Impostos

Um terço das empresas não pagou impostos. Mais de mil pagaram AIMI

Fotografia: Jorge Amaral/Global Imagens
Fotografia: Jorge Amaral/Global Imagens

Se não fosse o pagamento especial por conta percentagem seria mais do dobro. Taxa média efetiva do imposto sobre os lucros é a mais baixa desde 2011.

No ano passado chegaram à Autoridade Tributária (relativas a 2017) 475 119 declarações de IRC, mas quase um terço (30,1%) não teve qualquer imposto sobre os lucros. O cenário seria ainda pior caso não existisse o pagamento especial por conta (PEC). Sem esta espécie de coleta mínima, entregue antes de apurados os resultados, o universo de empresas sem qualquer tipo de tributação ascenderia a 63%.

“Relativamente ao número de declarações com e sem pagamento, verifica-se que, apesar de no período de tributação de 2017 apenas 36,9% dos sujeitos passivos apresentarem IRC liquidado, cerca de 69,9% dos sujeitos passivos efetuaram pagamentos de IRC”, refere o Fisco, acrescentando que tal aconteceu “por via do PEC, ou de outras componentes como a tributações autónomas, a derrama e o IRC de anos anteriores.

* DADOS DISPONÍVEIS:
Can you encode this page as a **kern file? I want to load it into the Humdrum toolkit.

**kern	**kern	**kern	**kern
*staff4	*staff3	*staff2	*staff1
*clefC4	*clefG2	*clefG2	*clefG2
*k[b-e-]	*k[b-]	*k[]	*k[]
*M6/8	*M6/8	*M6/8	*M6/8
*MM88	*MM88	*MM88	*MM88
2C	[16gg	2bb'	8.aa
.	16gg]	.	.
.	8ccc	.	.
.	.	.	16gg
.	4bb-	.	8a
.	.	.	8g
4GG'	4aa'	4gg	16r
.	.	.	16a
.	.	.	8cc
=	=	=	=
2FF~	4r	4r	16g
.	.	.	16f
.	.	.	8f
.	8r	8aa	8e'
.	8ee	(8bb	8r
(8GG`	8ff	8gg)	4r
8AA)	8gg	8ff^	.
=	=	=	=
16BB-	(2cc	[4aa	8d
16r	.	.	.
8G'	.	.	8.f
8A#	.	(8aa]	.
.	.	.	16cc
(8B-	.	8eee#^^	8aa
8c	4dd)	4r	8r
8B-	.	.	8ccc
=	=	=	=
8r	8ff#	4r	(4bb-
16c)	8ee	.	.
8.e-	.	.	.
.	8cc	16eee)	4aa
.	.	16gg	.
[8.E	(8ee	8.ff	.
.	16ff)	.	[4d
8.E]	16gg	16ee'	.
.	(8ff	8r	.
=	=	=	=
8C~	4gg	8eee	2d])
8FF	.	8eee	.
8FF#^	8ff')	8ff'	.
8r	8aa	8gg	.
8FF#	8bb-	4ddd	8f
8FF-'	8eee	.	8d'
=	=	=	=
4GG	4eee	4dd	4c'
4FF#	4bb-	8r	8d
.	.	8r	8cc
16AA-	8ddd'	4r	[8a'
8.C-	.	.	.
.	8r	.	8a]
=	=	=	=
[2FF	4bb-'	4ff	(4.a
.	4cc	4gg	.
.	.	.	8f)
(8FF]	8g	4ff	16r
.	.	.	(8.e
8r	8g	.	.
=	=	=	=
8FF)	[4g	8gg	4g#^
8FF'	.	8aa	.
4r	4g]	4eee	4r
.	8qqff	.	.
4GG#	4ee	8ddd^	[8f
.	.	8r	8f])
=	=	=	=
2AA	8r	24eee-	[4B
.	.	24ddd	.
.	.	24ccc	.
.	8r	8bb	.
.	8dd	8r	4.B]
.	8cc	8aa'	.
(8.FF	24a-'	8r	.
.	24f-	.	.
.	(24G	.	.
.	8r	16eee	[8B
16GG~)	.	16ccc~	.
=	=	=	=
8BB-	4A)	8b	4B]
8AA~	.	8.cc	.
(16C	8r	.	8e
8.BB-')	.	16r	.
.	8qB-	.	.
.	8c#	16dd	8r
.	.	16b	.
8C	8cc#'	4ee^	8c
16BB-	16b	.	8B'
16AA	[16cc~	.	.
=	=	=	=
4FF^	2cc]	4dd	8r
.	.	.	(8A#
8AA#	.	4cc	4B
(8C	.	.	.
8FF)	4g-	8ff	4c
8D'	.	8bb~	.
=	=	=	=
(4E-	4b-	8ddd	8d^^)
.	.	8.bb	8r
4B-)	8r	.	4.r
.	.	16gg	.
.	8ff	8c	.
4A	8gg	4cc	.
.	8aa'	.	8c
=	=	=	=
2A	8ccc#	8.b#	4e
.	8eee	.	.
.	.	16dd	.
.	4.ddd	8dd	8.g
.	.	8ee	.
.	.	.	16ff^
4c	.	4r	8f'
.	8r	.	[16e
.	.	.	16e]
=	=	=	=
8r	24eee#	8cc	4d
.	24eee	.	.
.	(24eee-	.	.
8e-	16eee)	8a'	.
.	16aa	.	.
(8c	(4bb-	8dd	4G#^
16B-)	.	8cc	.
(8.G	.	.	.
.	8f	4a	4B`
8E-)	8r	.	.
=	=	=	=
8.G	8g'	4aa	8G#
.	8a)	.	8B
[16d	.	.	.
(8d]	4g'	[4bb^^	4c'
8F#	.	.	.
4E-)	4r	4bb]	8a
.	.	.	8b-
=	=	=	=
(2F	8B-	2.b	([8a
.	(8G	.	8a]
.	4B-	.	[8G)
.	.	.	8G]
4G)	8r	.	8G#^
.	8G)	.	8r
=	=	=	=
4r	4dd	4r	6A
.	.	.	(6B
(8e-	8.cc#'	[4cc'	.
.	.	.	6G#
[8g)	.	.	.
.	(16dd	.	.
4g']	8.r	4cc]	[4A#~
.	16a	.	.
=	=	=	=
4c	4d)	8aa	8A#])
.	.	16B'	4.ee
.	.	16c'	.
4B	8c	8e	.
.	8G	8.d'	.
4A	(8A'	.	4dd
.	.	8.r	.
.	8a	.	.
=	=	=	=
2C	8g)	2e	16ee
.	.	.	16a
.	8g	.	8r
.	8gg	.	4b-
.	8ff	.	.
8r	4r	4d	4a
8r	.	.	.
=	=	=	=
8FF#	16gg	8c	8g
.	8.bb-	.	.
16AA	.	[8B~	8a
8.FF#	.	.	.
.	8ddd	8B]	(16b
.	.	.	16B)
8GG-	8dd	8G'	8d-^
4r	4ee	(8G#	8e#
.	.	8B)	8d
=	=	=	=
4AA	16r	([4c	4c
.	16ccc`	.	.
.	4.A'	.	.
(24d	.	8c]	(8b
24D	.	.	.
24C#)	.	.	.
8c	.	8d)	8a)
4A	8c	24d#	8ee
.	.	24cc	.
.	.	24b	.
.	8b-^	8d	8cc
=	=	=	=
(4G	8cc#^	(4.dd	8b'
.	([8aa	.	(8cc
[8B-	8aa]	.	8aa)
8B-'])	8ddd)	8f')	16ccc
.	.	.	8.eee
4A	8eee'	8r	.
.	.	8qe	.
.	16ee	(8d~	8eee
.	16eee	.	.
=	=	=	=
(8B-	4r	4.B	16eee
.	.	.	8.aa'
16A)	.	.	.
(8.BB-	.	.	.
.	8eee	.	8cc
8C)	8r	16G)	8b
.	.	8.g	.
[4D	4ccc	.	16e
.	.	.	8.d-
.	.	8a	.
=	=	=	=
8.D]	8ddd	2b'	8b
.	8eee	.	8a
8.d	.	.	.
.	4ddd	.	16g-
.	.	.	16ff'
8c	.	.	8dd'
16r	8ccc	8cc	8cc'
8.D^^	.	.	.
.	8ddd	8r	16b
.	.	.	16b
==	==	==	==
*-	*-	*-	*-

* QUESTÕES DE ESTUDO:
A. No texto sobre os impostos das empresas, quantas declarações de IRC relativas a 2017 chegaram à Autoridade Tributária?
B. Continue o texto sobre o IRC das empresas a partir do ponto em que termina.

* RESPOSTAS POR TAREFA:
A. 475 119 declarações.

B.
Em 2017, mais de 128 500 empresas fizeram Pagamento Especial por Conta, tendo contribuído para os 4 493 milhões de euros de receita de IRC, um aumento de 3,7% face a 2016, quando o valor se fixou nos 4,3 mil milhões.

Quanto pagam?

As médias não são as medidas mais fiéis para se perceber a contribuição das empresas para a receita do Estado, mas em 2017 a taxa média efetiva de IRC que as empresas pagaram situou-se nos 20,1%, uma redução de 1,3 pontos percentuais face a 2016. De 2015 para 2016 a taxa média tinha subido.

Ou seja, apesar das críticas de uma tributação elevada sobre as empresas privadas que criam emprego, a realidade é que a taxa média desceu. A situação pode inverter-se em 2018, devido ao aumento da derrama estadual de 7% para 9% para empresas com lucros anuais acima de 35 milhões de euros.

A taxa do IRC desceu em 2015 para 21% (em 2014 era de 23%) e tem-se mantido desde então nesse patamar. Mas não se aplica à totalidade dos lucros; há uma taxa reduzida de 17% aplicada aos primeiros 15 mil euros da matéria coletável e só os restantes são tributados à taxa normal. Neste universo caíram 209 621 empresas, um decréscimo de 2,2% face a 2016. A estes valores somam-se depois as tributações autónomas e as derramas municipal e estadual.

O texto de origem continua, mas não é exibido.